Girls’ Reunion!

Jaya Srinivasan
3 min readMar 22, 2021
The site of our shenanigans

Y. organised a call with the girls (women?) from our Class 10 batch that she was able to get in touch with, and it was the best thing that has happened to me in months.

I remember these girls in their white school uniforms, pigtails, ribbons, and all; so, when they suddenly pop up on a screen with children of their own, it can be quite disarming. But when the girls-turned-women speak, you realise that the change is mostly physical — deep down, they still nurse those crushes on Rahul Dravid and Sourav Ganguly, laugh with their eyes, and brighten up your day. They were the reason school was fun, and they have carried those carefree elements into their sober, grown-up lives (or lives where they pretend to be grown up).

This was one of those rare calls where everybody turned up on time — or a couple of minutes before the call was due to begin. Messages flew back and forth on WhatsApp through the afternoon, as we were excited and grinning all day at the prospect of seeing one another, in some cases, after years. The girls scrambled to put their young kids to bed or thrust them into the arms of an adult in the vicinity (not always successfully, and because I know the children’s mothers, I know why!). For me, it was like being invited to a birthday party and spending the day in anticipation of time with friends. It was a good thing I didn’t have to speak on the work calls that day.

Finally, when we logged in and six faces appeared on the screen, there was a flurry of excited greetings, followed by a long pause as we took everyone in — the loved, familiar faces, only slightly changed with age, and as full of life as they were all those years ago.

When we started talking, we couldn’t stop, of course. Memories came bursting forth from different corners, no sequence or pattern to them — hours spent on the large playground, temperamental teachers, our own shenanigans — and we don’t know where the minutes went. We spoke of nail polish and the favourites we swapped — Elle 18's Icy Cool, Mystic Mauve, Can-Teen, Clueless. We recollected the punugulu at Indira Gandhi Park (which I never tried, so a trip back is in order), the new music teacher whom we bullied mercilessly, the games we played, and the books we read. Aptly, we opened with an incident that was embedded in our memories: one of our friends scribbling a note that described a pentagon as a ‘gun filled with penta (manure in Telugu)’, which riled the Maths teacher so much that he spent the rest of the period matching the ink from different pens to that on the note. We looked back at the time after the last day of each set of exams, when we lolled on the playgrounds with tiffin boxes packed to bursting.

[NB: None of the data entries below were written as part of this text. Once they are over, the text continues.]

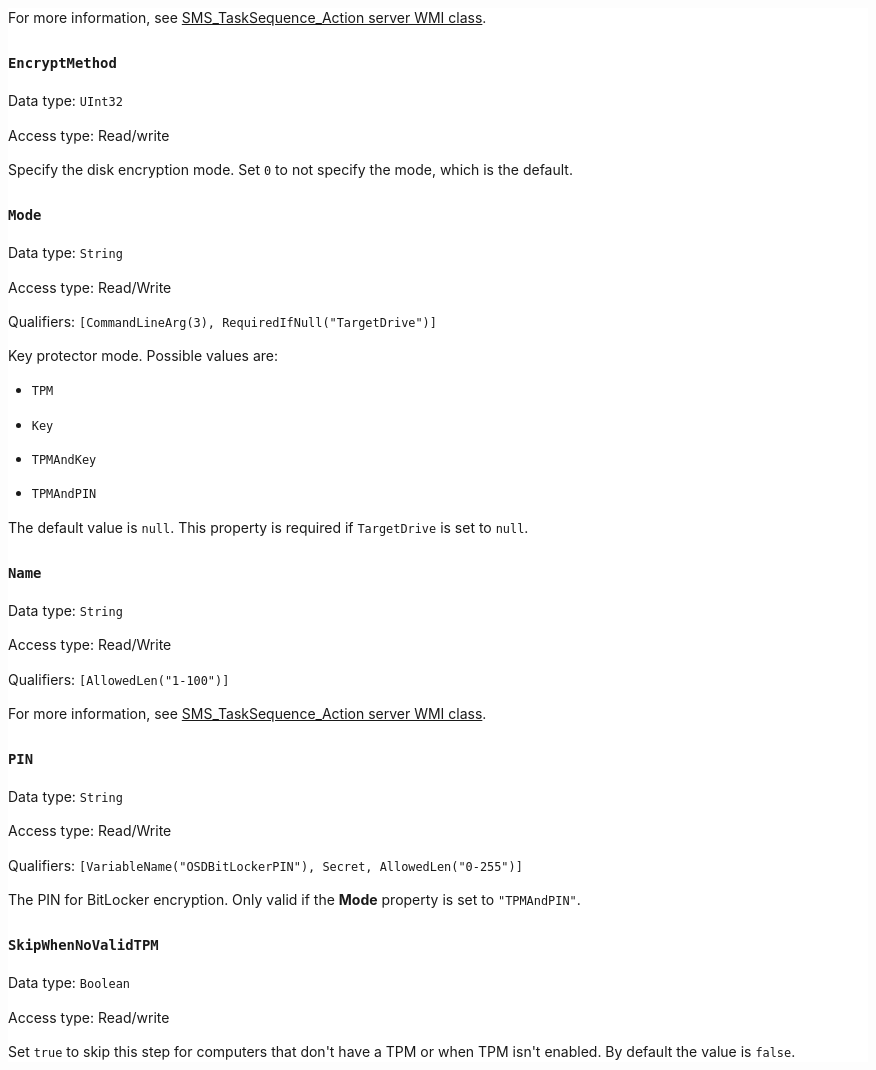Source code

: For more information, see [SMS_TaskSequence_Action server WMI class](../../../develop/reference/osd/sms_tasksequence_action-server-wmi-class.md).  

### `EncryptMethod`

Data type: `UInt32`

Access type: Read/write

Specify the disk encryption mode. Set `0` to not specify the mode, which is the default.

### `Mode`

Data type: `String`  

Access type: Read/Write  

Qualifiers: `[CommandLineArg(3), RequiredIfNull("TargetDrive")]`

Key protector mode. Possible values are:  

- `TPM`

- `Key`

- `TPMAndKey`

- `TPMAndPIN`

The default value is `null`. This property is required if `TargetDrive` is set to `null`.

### `Name`

Data type: `String`

Access type: Read/Write  

Qualifiers: `[AllowedLen("1-100")]`

For more information, see [SMS_TaskSequence_Action server WMI class](../../../develop/reference/osd/sms_tasksequence_action-server-wmi-class.md).  

### `PIN`

Data type: `String`  

Access type: Read/Write  

Qualifiers: `[VariableName("OSDBitLockerPIN"), Secret, AllowedLen("0-255")]`

The PIN for BitLocker encryption. Only valid if the **Mode** property is set to `"TPMAndPIN"`.

### `SkipWhenNoValidTPM`

Data type: `Boolean`

Access type: Read/write

Set `true` to skip this step for computers that don't have a TPM or when TPM isn't enabled. By default the value is `false`.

There was a lot we couldn’t cover. There were more people we wanted on the call. But it was a terrific start to what all of us, despite the pull of daily life, hope can be sustained. A few hours every month of being fourteen again can be highly therapeutic.

We tried to speak of the present, but you can only think of the present so much when you are dwelling on school memories after nearly twenty years. The unbridled laughter, the empathy of people who know you inside out, the embarrassment we went through together, brought us closer. It is true that I’ve been the worst at keeping in touch over the years, but I want to turn over a new leaf. Especially if we are going to make things a little lighter for each other, and have more such calls where voices go hoarse with laughter, sleep eludes us, and the next day passes in a pleasant haze. That is an excellent kind of disorientation to have.